§ Your task
Reproduce the data below word for word, from its first line through the line containing "Disney Traditions beeld", including both of those lines.

(Collected data)
+-------+

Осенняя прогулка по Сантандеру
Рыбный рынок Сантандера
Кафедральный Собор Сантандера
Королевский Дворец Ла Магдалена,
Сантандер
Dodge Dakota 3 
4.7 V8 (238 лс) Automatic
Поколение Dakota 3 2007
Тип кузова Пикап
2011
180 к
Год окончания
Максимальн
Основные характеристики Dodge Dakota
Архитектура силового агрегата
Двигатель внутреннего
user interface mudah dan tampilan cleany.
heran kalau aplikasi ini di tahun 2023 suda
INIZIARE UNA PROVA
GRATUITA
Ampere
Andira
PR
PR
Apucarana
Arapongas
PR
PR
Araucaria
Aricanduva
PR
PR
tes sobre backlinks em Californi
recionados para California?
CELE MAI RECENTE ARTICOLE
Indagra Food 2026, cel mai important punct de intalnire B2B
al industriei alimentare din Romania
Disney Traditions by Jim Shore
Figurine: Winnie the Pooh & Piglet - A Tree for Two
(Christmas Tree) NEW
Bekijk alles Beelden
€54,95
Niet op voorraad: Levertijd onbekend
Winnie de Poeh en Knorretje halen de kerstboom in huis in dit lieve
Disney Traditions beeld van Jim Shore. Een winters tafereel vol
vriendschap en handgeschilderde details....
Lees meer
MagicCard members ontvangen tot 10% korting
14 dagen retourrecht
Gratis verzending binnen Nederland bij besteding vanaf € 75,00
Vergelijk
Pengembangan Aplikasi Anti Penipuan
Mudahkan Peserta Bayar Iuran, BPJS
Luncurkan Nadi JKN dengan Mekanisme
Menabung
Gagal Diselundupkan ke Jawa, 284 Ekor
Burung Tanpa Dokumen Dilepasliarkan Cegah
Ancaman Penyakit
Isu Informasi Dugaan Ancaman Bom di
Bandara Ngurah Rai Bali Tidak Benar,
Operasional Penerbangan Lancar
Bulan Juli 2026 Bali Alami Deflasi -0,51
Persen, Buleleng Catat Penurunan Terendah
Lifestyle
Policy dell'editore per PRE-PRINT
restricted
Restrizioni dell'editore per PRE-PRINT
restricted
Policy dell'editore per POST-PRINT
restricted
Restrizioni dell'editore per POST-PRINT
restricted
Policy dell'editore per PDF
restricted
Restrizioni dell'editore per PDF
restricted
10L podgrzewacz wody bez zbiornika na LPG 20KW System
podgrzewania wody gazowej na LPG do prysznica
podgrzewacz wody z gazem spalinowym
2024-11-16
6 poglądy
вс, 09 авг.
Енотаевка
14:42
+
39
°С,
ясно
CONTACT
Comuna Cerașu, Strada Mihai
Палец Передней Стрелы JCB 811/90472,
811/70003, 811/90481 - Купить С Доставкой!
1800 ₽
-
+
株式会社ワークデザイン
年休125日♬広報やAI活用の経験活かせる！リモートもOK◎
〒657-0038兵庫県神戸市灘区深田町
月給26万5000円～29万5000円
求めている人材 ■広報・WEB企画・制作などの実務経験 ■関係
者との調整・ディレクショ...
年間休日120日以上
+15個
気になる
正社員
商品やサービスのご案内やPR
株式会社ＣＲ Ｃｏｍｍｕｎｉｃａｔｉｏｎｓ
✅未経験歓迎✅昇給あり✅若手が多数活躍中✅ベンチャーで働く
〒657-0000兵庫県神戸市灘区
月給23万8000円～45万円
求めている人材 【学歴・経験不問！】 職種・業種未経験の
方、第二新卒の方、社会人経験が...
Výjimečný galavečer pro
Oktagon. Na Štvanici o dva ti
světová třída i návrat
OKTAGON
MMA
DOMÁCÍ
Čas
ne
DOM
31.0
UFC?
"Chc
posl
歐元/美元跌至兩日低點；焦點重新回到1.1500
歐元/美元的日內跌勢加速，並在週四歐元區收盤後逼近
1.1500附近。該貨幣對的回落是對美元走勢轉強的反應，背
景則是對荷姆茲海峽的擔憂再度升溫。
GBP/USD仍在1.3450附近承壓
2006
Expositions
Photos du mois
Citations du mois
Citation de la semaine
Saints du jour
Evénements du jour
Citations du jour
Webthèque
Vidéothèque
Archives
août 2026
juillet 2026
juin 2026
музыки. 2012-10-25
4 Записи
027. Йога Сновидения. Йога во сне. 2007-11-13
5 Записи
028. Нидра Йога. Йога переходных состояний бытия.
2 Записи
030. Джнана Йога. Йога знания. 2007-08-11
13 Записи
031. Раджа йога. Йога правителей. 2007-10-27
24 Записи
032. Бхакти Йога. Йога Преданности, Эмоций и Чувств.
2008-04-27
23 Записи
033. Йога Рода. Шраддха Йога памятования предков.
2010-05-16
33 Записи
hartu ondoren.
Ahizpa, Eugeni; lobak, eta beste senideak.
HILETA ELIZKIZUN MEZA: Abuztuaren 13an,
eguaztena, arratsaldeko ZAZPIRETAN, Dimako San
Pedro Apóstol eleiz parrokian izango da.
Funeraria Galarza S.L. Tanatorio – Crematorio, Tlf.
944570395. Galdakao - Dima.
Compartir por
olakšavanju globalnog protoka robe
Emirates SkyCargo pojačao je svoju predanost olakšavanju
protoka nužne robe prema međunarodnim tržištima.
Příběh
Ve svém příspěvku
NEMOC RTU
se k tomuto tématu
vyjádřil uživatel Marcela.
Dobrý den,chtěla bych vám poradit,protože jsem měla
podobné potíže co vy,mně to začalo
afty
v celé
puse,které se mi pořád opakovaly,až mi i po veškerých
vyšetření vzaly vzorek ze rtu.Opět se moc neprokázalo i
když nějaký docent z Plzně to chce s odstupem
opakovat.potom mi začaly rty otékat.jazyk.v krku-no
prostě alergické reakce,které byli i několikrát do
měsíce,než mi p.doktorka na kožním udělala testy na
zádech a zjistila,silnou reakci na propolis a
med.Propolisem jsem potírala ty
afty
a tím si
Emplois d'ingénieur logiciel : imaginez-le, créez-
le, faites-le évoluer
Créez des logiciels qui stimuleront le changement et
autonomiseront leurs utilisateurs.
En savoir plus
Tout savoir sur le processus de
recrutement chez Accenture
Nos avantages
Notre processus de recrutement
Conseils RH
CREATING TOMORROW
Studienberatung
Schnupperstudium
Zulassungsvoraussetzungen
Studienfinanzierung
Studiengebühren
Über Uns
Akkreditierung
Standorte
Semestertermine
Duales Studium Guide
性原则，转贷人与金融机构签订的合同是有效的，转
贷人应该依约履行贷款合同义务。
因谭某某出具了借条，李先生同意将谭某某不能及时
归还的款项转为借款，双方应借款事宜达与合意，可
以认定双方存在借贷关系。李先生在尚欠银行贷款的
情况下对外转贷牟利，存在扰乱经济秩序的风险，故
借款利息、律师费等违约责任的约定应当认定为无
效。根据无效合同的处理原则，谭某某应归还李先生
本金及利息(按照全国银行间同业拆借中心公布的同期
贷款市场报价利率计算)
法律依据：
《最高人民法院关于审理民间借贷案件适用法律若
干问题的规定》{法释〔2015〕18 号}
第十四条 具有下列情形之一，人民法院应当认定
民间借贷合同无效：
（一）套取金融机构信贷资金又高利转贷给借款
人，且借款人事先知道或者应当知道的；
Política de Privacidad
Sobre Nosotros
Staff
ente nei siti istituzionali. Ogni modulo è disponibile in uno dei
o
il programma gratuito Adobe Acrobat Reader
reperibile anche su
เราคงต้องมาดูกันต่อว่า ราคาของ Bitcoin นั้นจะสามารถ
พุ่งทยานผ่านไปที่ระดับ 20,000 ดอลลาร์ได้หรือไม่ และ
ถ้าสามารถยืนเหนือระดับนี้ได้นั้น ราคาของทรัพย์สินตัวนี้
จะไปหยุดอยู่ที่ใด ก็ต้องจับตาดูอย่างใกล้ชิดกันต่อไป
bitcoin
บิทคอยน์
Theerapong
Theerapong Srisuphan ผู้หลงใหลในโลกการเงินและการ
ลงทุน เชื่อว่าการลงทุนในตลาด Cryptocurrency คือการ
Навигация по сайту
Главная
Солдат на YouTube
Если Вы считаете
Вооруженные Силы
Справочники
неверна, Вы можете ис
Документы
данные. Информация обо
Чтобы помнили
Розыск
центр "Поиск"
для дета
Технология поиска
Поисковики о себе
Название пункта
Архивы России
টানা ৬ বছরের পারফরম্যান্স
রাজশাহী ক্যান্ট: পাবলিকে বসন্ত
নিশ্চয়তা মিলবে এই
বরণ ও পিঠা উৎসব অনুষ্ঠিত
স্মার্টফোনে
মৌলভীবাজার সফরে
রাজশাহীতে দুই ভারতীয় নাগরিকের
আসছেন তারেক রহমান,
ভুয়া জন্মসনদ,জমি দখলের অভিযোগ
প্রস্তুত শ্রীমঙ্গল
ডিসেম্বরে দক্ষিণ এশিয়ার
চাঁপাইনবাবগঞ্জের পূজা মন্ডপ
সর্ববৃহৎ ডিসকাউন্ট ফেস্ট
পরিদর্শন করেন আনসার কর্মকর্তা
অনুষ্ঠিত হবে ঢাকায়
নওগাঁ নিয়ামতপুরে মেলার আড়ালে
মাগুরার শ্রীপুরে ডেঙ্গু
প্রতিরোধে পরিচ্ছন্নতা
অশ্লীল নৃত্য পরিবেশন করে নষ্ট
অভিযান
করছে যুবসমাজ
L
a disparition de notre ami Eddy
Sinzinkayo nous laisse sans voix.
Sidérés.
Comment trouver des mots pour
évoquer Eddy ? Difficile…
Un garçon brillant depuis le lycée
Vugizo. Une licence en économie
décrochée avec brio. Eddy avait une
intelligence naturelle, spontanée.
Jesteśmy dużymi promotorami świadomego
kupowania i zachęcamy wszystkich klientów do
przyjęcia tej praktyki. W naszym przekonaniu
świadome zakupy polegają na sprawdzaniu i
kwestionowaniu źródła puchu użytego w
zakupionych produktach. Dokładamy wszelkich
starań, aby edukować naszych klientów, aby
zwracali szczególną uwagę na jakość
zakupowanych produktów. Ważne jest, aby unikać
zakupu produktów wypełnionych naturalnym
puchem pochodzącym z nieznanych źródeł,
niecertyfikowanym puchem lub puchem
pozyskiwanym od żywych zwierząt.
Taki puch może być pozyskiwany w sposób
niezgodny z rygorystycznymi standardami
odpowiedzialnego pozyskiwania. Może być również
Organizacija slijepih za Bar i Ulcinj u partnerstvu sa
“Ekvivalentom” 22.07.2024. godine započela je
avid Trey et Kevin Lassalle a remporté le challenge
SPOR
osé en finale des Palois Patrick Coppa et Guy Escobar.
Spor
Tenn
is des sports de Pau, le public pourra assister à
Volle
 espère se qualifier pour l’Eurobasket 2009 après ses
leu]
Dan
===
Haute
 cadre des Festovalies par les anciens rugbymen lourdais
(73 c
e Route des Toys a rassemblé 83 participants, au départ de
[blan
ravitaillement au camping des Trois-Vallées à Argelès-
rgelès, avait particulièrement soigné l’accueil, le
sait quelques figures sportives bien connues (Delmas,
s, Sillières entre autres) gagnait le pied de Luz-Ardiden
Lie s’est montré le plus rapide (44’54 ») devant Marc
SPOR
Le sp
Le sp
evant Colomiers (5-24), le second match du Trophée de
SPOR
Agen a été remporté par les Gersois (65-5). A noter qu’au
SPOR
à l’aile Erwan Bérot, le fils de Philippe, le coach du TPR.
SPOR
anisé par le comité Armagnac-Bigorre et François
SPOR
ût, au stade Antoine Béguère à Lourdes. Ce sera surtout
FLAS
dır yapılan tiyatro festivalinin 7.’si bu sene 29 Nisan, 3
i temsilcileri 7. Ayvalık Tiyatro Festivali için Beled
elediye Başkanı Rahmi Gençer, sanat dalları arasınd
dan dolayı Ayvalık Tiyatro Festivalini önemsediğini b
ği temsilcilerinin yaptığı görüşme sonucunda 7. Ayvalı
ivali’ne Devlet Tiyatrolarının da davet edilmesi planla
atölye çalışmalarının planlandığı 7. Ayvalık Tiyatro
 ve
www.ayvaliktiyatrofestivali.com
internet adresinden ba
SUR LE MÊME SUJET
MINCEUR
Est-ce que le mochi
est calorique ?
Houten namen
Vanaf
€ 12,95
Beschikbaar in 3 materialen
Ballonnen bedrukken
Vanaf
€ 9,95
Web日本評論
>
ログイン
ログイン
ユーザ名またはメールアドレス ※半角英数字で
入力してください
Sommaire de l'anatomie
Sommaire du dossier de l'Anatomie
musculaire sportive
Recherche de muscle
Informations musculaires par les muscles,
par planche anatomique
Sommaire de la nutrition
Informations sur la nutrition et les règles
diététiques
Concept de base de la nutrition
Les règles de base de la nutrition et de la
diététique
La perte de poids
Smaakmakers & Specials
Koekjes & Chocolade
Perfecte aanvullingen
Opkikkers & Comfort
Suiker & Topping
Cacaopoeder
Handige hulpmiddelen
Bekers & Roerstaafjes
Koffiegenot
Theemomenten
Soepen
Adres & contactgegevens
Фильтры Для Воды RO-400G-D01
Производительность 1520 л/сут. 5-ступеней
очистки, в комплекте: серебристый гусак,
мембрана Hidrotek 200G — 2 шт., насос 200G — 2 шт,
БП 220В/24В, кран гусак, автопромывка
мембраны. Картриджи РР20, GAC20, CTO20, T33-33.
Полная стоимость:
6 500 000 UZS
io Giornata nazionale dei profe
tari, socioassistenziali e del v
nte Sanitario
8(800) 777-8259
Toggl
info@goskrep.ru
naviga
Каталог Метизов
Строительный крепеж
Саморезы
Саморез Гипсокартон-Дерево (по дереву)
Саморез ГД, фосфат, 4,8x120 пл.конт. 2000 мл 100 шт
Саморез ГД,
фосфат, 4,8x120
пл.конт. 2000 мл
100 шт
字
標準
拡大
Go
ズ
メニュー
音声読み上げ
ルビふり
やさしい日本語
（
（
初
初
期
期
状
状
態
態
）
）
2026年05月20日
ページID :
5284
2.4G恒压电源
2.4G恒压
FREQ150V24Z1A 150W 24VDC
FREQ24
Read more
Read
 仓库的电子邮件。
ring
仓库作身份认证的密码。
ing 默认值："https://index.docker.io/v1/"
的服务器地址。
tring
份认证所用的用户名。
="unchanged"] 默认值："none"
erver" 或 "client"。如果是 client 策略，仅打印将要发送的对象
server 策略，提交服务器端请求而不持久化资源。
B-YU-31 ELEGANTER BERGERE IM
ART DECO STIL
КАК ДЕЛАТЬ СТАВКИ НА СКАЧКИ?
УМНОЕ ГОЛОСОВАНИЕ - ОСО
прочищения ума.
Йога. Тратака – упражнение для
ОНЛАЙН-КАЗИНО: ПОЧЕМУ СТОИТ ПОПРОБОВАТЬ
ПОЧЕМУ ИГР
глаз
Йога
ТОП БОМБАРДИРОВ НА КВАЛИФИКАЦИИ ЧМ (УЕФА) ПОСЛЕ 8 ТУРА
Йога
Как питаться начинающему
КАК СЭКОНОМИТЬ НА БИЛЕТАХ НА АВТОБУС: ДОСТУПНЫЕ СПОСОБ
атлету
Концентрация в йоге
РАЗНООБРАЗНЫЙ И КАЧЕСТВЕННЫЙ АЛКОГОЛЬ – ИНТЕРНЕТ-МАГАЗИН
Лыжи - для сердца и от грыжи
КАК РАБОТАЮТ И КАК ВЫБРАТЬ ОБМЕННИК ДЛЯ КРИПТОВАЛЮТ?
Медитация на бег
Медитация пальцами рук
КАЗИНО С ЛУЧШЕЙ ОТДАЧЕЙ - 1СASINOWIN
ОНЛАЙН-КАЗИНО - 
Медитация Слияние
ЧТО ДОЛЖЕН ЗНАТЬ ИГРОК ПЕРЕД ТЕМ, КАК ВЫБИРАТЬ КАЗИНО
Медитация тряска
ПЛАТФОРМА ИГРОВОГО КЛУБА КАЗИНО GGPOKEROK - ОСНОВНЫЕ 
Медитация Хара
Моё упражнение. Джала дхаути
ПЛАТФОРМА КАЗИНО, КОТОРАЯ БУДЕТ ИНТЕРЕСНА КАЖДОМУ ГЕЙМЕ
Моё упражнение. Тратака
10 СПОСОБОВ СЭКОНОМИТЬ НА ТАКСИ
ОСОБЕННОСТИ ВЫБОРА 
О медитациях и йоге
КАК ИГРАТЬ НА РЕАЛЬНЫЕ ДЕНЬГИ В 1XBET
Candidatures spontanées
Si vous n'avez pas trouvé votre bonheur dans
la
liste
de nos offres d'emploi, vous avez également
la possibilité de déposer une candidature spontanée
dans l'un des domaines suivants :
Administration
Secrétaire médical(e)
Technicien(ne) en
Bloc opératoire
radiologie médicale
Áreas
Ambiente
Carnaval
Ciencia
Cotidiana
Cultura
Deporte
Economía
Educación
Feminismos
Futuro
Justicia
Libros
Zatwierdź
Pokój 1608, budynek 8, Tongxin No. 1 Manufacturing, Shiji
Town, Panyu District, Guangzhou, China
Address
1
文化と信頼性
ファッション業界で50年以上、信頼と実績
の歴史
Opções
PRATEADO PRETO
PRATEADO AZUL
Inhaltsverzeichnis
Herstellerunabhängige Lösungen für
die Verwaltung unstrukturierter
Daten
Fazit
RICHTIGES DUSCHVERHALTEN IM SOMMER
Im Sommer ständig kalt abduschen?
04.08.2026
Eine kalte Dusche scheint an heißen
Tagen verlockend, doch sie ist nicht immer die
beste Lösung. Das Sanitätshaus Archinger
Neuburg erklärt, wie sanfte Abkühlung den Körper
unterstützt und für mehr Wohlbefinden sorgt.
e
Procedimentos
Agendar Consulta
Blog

+-------+

§ Reply
Осенняя прогулка по Сантандеру
Рыбный рынок Сантандера
Кафедральный Собор Сантандера
Королевский Дворец Ла Магдалена,
Сантандер
Dodge Dakota 3 
4.7 V8 (238 лс) Automatic
Поколение Dakota 3 2007
Тип кузова Пикап
2011
180 к
Год окончания
Максимальн
Основные характеристики Dodge Dakota
Архитектура силового агрегата
Двигатель внутреннего
user interface mudah dan tampilan cleany.
heran kalau aplikasi ini di tahun 2023 suda
INIZIARE UNA PROVA
GRATUITA
Ampere
Andira
PR
PR
Apucarana
Arapongas
PR
PR
Araucaria
Aricanduva
PR
PR
tes sobre backlinks em Californi
recionados para California?
CELE MAI RECENTE ARTICOLE
Indagra Food 2026, cel mai important punct de intalnire B2B
al industriei alimentare din Romania
Disney Traditions by Jim Shore
Figurine: Winnie the Pooh & Piglet - A Tree for Two
(Christmas Tree) NEW
Bekijk alles Beelden
€54,95
Niet op voorraad: Levertijd onbekend
Winnie de Poeh en Knorretje halen de kerstboom in huis in dit lieve
Disney Traditions beeld van Jim Shore. Een winters tafereel vol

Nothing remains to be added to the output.